Kurt Benn, head of equities at Cadiz Asset Management in Cape Town, says he remains wary of gold stocks in general and that investors should be aware that any potential upside from a rerating of AngloGold’s offshore assets are likely to be cancelled by a corresponding lower rating of its domestic operations.

“AngloGold’s investor base is definitely pushing it to follow Gold Fields example and separate the company into two, which will give them an opportunity to reduce their reliance on SA gold sector which has been in decline for some time but has also been beset by instability more recently,’ says Benn.

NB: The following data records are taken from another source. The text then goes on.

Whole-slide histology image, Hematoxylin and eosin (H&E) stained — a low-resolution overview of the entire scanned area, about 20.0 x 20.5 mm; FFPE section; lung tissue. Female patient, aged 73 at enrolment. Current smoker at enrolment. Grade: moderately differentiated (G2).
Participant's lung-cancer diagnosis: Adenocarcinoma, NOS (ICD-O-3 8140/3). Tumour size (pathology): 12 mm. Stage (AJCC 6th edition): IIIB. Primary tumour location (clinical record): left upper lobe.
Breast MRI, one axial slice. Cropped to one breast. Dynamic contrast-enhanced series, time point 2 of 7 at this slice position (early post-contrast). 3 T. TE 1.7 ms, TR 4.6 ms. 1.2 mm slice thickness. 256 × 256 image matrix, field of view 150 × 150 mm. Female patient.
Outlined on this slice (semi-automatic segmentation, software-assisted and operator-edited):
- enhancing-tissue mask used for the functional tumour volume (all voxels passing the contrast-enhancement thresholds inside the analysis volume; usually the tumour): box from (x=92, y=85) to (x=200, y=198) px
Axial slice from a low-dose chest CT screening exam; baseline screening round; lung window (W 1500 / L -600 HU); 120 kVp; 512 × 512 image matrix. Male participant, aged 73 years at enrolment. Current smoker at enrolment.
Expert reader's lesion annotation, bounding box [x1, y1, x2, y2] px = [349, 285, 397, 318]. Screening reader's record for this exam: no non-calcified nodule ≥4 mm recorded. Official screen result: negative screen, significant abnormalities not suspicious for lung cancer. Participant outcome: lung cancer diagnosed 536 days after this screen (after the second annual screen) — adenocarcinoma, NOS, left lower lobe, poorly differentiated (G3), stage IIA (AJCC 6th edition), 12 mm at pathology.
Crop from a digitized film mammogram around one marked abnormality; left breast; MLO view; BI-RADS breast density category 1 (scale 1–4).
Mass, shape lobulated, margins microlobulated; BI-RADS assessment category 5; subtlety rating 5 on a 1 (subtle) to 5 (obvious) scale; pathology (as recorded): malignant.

“If AngloGold is split into two, the majority of the offshore investors are probably going to dump the South African component. So even if the offshore component benefits from a rerating the downward rerating of the local assets will be compounded by selling pressure from offshore.’

With almost 70% of AngloGold’s shareholders situated overseas (44.5% in the US and 8.03% in the UK) the selling pressure on the local component is likely to be significant. In other words, if you were planning on buying AngloGold now to benefit from an upward rerating of the offshore assets following a likely split in the company, don’t bother as your investment is likely to be diluted by the holding in the South African operations.

Incidentally, Benn says Cadiz is avoiding gold stocks altogether regardless of whether their asset base is in South Africa or overseas. “We think our capital can be better deployed elsewhere in the market,’ he says. “We favour platinum stocks over gold.’